[Python-Dev] a few strdup() questions... (original) (raw)

"Martin v. Löwis" martin at v.loewis.de
Wed Jan 7 20:22:43 CET 2009


MS Windows CE doesn't provide strdup(), so where should I put it? I guess I should just compile in Python/strdup.c, right?

Right.

However, where should I declare it?

I recommend pyport.h.

Also, there is HAVESTRDUP. I would actually expect that #undef HAVESTRDUP would do the trick to at least declare this, but it doesn't. I guess that most modern OS have this so this will probably just be bitrot ... right?

Wrong, I think. The macro is a side effect of AC_REPLACE_FUNCS, which will a) add strdup.c to the list of files to compile, or b) define HAVE_STRDUP.

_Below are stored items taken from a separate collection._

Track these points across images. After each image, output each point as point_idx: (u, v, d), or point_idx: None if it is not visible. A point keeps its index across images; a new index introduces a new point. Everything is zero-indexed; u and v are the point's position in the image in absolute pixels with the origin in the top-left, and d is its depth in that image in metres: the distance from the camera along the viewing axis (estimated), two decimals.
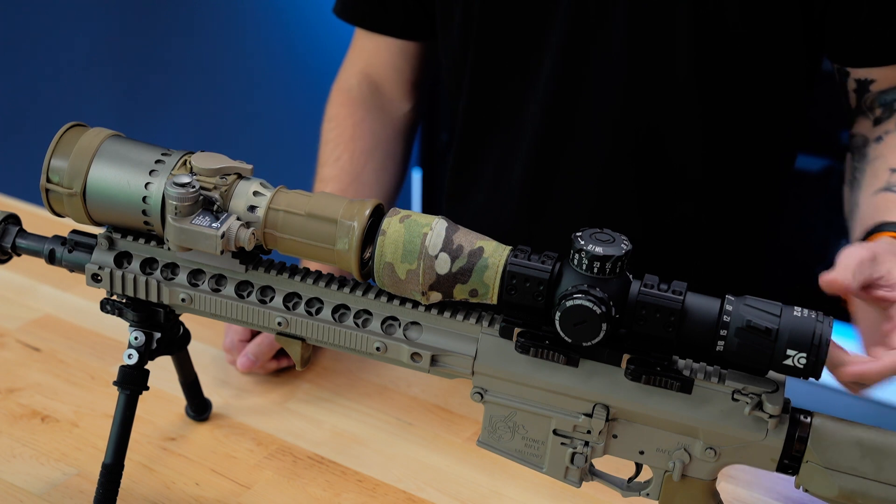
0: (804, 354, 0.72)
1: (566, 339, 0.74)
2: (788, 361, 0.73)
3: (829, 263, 0.83)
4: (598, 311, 0.72)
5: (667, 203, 1.15)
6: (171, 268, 0.85)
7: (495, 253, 0.76)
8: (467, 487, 1.00)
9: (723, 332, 0.73)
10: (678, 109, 1.09)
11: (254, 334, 1.13)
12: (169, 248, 0.80)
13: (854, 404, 2.49)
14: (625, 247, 0.73)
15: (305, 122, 3.03)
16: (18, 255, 0.88)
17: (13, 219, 0.88)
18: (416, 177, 2.78)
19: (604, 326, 0.72)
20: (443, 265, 0.76)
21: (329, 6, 1.29)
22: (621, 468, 0.86)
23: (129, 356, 0.88)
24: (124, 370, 0.88)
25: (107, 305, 0.88)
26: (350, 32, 1.32)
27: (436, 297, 0.78)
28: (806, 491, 0.78)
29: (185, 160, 0.80)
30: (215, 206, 0.79)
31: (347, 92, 1.28)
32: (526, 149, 1.16)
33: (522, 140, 1.16)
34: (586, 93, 1.10)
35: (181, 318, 0.93)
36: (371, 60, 1.27)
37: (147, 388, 0.89)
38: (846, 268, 0.79)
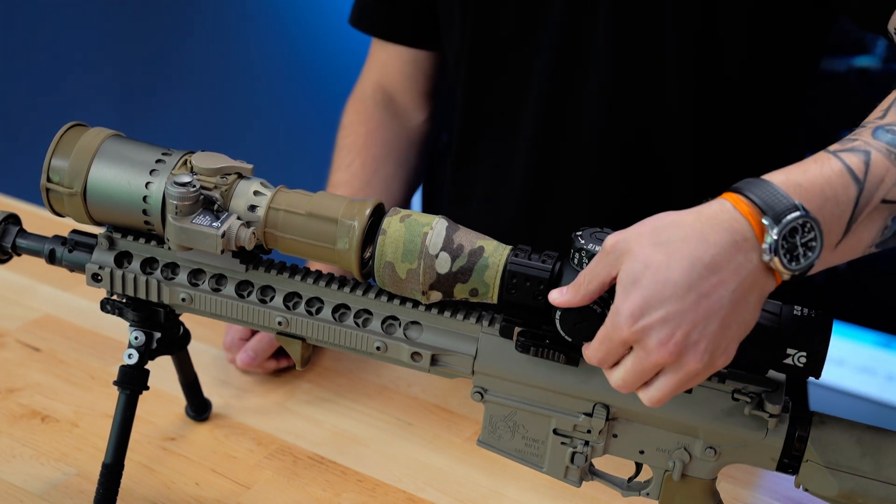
0: (804, 353, 0.73)
1: (566, 338, 0.74)
2: (788, 360, 0.73)
3: None
4: (598, 310, 0.72)
5: (666, 203, 1.15)
6: (172, 267, 0.85)
7: (495, 252, 0.76)
8: (467, 487, 1.00)
9: None
10: (670, 108, 1.09)
11: (254, 333, 1.13)
12: (169, 248, 0.80)
13: (854, 404, 2.49)
14: None
15: (306, 121, 3.03)
16: (18, 254, 0.88)
17: (13, 219, 0.88)
18: None
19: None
20: (443, 264, 0.76)
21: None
22: (621, 468, 0.86)
23: (130, 356, 0.88)
24: (124, 370, 0.88)
25: (107, 305, 0.88)
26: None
27: (436, 296, 0.78)
28: (806, 490, 0.78)
29: (186, 160, 0.80)
30: (216, 206, 0.79)
31: (362, 101, 1.29)
32: (524, 149, 1.16)
33: (520, 140, 1.16)
34: (580, 91, 1.11)
35: (181, 318, 0.93)
36: (384, 70, 1.29)
37: (147, 388, 0.90)
38: (576, 284, 0.71)
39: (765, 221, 0.66)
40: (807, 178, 0.69)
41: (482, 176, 1.23)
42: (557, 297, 0.72)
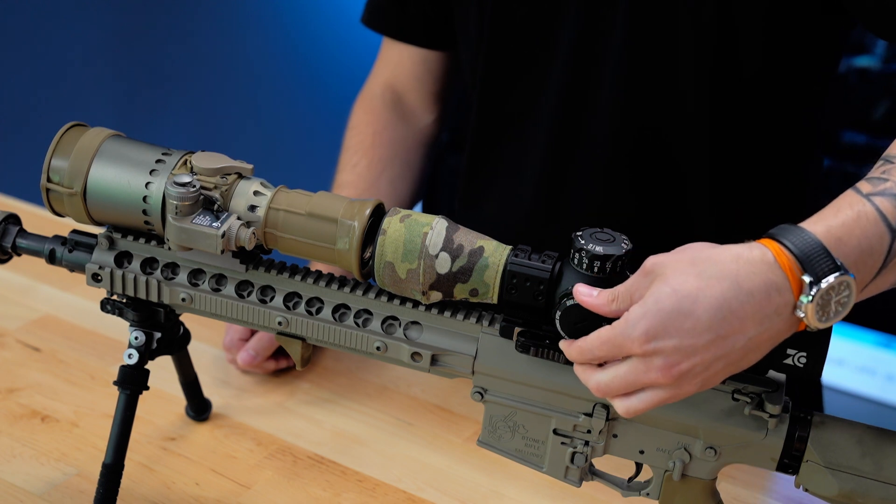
0: (804, 354, 0.73)
1: (566, 337, 0.74)
2: (788, 360, 0.73)
3: None
4: None
5: (678, 206, 1.15)
6: (172, 267, 0.85)
7: (495, 252, 0.76)
8: (467, 487, 1.00)
9: None
10: (685, 109, 1.09)
11: (254, 333, 1.13)
12: (169, 248, 0.80)
13: (854, 404, 2.49)
14: (625, 246, 0.73)
15: (306, 121, 3.03)
16: (19, 254, 0.88)
17: (13, 219, 0.88)
18: None
19: (604, 326, 0.72)
20: (443, 264, 0.76)
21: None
22: (621, 468, 0.86)
23: (130, 356, 0.88)
24: (124, 370, 0.88)
25: (107, 305, 0.89)
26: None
27: (436, 296, 0.78)
28: (806, 490, 0.78)
29: (186, 160, 0.80)
30: (216, 206, 0.79)
31: (370, 101, 1.29)
32: (540, 149, 1.16)
33: (536, 140, 1.16)
34: (597, 91, 1.10)
35: (181, 318, 0.93)
36: (395, 70, 1.29)
37: (147, 388, 0.90)
38: (613, 294, 0.71)
39: (805, 279, 0.66)
40: (845, 231, 0.69)
41: (497, 176, 1.22)
42: (585, 293, 0.71)
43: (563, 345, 0.73)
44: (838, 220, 0.69)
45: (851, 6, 0.98)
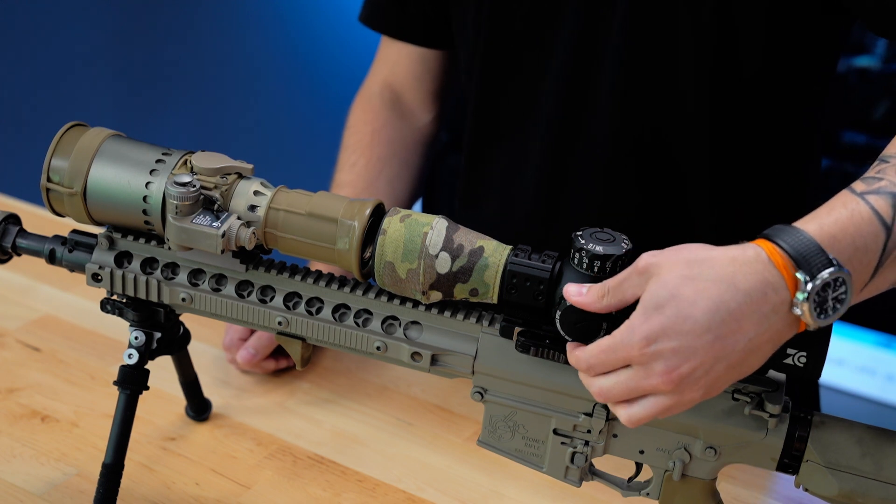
0: (804, 353, 0.73)
1: (566, 337, 0.74)
2: (788, 360, 0.73)
3: None
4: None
5: (678, 206, 1.15)
6: (172, 267, 0.85)
7: (496, 252, 0.76)
8: (467, 487, 1.00)
9: None
10: (685, 109, 1.08)
11: (254, 333, 1.13)
12: (169, 248, 0.80)
13: (854, 404, 2.49)
14: (625, 246, 0.73)
15: (306, 121, 3.03)
16: (19, 254, 0.88)
17: (13, 219, 0.88)
18: None
19: (604, 325, 0.72)
20: (443, 264, 0.76)
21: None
22: (621, 468, 0.86)
23: (130, 356, 0.88)
24: (124, 370, 0.88)
25: (107, 305, 0.89)
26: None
27: (436, 296, 0.78)
28: (806, 490, 0.79)
29: (186, 160, 0.80)
30: (216, 206, 0.79)
31: (369, 100, 1.29)
32: (538, 148, 1.15)
33: (534, 139, 1.16)
34: (595, 91, 1.10)
35: (181, 318, 0.93)
36: (393, 69, 1.29)
37: (147, 388, 0.90)
38: (601, 290, 0.71)
39: (799, 276, 0.66)
40: (839, 228, 0.69)
41: (496, 176, 1.22)
42: (575, 292, 0.72)
43: (569, 347, 0.74)
44: (831, 218, 0.70)
45: (851, 5, 0.98)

BTW: there is another implementation (called mystrdup) in Modules/ctypes/ctypestest.c, why not use the one in Python/strdup.c there?

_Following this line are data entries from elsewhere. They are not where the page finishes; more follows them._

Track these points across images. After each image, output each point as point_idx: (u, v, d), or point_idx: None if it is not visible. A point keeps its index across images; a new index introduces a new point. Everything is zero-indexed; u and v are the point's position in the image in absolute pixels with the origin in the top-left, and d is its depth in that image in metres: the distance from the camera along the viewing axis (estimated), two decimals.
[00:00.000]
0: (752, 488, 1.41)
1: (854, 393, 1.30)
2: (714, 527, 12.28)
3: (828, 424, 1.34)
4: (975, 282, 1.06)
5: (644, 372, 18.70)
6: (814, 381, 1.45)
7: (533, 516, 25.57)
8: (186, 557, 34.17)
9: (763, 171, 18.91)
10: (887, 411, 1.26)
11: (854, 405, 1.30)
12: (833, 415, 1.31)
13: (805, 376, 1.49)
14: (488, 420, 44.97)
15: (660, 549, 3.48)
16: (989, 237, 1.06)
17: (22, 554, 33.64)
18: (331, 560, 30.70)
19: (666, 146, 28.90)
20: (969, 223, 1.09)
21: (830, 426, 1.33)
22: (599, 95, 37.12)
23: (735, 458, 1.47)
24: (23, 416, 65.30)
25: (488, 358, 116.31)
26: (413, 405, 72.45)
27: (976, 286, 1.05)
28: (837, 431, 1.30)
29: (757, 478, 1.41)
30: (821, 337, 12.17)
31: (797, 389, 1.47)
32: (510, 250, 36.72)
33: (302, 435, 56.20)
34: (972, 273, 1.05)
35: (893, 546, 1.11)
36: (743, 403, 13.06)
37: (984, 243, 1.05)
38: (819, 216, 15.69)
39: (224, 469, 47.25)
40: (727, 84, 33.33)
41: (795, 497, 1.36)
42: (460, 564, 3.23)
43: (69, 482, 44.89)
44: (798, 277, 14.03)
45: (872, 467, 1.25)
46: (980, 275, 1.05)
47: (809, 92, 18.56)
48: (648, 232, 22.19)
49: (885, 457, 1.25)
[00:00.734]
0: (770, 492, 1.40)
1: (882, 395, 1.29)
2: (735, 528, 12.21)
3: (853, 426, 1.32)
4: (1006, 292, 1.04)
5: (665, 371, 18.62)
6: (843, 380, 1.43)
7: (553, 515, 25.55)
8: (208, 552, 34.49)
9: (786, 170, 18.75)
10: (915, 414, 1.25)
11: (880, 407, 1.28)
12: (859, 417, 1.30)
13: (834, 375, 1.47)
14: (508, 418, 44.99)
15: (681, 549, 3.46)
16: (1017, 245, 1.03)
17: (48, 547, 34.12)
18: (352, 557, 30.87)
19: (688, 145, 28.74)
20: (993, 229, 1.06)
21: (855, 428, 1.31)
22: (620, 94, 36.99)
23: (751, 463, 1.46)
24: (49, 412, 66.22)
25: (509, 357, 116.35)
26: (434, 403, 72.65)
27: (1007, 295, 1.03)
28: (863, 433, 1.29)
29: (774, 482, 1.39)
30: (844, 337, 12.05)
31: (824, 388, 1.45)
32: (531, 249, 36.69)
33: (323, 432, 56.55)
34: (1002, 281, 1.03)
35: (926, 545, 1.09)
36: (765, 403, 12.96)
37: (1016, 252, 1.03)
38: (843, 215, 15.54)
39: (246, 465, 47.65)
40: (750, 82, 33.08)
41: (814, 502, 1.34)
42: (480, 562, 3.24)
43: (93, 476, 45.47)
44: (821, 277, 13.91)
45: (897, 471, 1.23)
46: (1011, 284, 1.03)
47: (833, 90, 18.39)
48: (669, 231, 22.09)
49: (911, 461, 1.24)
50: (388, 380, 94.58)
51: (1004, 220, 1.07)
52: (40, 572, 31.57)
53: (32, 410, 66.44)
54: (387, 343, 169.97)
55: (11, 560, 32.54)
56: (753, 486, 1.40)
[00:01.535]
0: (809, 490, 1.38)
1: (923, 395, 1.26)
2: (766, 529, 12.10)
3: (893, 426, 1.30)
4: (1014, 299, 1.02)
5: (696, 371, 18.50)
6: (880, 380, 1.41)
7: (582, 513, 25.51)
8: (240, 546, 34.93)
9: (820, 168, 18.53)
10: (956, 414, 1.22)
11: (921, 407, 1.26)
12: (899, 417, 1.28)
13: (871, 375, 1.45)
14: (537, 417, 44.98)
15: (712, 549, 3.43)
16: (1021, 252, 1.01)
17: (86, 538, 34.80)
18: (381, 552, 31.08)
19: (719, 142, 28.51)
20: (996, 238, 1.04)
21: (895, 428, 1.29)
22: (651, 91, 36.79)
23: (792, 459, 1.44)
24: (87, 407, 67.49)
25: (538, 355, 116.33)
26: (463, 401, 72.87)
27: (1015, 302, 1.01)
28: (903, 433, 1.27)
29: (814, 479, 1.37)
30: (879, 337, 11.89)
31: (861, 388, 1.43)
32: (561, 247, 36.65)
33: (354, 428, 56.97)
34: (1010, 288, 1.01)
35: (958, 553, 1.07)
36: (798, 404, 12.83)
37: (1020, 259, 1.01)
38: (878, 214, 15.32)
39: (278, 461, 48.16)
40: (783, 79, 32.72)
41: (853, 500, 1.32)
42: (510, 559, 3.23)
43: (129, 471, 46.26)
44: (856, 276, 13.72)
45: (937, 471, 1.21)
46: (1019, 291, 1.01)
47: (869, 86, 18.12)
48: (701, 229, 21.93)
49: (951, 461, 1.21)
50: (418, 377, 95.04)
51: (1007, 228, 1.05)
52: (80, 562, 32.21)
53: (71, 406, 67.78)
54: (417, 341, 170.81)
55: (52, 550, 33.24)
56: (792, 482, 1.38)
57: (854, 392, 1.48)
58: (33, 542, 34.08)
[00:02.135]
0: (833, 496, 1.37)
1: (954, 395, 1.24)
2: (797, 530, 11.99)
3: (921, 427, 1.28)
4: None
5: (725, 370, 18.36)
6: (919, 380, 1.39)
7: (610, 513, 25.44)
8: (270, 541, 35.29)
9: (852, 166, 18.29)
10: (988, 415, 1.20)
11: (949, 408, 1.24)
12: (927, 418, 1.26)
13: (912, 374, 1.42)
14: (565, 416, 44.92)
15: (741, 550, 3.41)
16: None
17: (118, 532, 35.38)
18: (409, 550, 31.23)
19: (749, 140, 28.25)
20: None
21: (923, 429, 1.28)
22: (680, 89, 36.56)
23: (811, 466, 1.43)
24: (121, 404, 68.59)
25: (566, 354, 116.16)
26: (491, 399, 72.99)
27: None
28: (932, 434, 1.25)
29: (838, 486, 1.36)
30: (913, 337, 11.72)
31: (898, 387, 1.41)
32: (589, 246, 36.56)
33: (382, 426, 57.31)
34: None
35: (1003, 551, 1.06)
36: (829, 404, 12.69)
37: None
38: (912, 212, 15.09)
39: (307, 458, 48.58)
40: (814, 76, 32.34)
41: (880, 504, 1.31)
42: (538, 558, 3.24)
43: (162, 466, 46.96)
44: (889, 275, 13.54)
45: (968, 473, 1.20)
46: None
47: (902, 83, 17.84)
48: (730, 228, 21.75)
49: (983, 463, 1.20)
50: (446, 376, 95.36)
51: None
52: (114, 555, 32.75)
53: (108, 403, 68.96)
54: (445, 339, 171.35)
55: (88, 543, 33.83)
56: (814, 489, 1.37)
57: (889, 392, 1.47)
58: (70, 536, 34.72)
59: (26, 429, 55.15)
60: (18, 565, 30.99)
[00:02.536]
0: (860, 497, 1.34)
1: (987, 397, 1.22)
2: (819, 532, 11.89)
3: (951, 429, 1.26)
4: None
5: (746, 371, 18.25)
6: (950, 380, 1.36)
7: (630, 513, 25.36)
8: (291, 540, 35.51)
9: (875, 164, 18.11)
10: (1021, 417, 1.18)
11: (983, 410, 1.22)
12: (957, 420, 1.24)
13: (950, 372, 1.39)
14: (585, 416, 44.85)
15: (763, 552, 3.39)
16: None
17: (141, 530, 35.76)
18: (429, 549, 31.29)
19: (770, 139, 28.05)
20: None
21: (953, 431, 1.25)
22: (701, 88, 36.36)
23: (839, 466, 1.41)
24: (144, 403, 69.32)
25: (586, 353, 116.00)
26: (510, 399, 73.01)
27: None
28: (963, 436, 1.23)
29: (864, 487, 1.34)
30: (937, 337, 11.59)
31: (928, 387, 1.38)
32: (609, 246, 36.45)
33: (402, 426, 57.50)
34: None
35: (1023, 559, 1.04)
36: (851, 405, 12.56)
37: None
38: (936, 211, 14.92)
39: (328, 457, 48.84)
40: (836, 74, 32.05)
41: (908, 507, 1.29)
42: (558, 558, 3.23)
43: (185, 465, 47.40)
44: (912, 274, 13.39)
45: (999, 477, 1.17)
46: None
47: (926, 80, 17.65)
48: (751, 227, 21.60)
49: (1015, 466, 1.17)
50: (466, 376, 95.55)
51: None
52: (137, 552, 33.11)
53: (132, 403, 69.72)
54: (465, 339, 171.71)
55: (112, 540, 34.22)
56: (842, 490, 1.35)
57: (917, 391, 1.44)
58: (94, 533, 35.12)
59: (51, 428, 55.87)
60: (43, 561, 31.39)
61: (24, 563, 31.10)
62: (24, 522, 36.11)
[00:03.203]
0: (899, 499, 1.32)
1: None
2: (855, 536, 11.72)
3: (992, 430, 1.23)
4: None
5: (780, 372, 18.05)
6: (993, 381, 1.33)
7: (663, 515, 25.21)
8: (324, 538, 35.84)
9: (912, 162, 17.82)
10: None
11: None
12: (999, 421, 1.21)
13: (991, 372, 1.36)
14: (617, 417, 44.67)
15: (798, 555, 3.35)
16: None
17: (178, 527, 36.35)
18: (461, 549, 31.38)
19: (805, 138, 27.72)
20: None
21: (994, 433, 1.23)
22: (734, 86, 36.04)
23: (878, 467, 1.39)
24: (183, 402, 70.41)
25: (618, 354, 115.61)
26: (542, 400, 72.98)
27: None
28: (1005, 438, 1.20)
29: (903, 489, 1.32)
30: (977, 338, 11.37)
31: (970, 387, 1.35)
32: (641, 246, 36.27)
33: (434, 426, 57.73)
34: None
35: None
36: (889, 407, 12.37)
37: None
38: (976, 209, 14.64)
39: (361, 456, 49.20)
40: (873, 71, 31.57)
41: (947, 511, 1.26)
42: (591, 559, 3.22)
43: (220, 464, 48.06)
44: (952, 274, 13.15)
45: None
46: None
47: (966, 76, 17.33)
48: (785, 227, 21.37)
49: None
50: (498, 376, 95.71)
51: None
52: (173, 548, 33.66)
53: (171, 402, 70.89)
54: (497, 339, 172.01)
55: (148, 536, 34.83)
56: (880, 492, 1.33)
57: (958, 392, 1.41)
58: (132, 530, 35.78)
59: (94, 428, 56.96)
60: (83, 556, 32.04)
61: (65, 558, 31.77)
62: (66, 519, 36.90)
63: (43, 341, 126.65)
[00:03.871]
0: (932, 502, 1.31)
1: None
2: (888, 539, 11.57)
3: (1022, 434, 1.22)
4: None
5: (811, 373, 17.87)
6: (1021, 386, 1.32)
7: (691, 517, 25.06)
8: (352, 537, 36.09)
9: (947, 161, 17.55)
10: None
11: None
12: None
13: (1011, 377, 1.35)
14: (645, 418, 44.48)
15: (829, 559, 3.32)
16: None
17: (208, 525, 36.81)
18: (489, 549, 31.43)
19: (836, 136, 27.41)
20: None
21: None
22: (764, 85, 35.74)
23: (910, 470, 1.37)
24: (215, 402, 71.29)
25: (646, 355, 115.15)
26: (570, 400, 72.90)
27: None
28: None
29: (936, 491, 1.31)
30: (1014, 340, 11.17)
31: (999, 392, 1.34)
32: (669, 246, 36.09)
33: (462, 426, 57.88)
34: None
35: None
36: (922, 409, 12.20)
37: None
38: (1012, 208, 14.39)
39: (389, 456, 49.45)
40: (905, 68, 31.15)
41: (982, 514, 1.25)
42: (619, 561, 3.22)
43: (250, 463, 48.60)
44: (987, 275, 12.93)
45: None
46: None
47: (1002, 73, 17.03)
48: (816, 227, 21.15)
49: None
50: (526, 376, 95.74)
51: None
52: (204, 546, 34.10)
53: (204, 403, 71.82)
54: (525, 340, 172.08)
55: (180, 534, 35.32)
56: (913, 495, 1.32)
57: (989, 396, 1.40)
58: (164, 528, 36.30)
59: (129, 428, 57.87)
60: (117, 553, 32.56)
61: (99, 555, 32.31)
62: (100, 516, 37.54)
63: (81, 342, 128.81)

I guess that's historical, from the times when ctypes was still a separate package.

First difference is that I wouldn't accept NULL as valid input, e.g. the glibc implementation doesn't either and GCC even warns you if you call strdup(NULL). Secondly, I would have used memcpy(), since the length is already known and then potentially quicker. Should I write a patch?

Is that really worth it? It works as-is, doesn't it?